Exercise directions:
Only lines with the string "údajov" should be returned from the data below.

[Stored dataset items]
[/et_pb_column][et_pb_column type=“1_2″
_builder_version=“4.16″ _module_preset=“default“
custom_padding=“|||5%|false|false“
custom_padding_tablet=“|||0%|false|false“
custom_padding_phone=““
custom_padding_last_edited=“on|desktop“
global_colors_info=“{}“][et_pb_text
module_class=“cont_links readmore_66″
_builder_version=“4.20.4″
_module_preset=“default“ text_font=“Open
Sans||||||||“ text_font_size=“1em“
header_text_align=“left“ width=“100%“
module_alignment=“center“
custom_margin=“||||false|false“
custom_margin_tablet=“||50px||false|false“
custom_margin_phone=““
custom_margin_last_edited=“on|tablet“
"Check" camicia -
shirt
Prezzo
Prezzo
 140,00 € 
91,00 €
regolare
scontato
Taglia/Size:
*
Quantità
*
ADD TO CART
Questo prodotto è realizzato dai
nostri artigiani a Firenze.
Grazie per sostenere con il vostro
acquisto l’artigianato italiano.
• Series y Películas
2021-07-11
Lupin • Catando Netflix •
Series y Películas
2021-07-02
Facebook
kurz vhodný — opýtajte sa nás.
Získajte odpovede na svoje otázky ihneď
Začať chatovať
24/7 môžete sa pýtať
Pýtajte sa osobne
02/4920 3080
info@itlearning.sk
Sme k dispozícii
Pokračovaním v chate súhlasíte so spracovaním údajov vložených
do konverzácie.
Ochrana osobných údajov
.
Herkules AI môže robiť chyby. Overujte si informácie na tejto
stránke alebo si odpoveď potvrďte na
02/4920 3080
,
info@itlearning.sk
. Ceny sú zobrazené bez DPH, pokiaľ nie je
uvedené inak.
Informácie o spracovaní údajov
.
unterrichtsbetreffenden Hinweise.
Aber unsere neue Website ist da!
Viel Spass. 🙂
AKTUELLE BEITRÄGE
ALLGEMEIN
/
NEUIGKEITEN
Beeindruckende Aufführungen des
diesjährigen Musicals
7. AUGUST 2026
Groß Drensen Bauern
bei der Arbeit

Task result:
Pokračovaním v chate súhlasíte so spracovaním údajov vložených
Ochrana osobných údajov
Informácie o spracovaní údajov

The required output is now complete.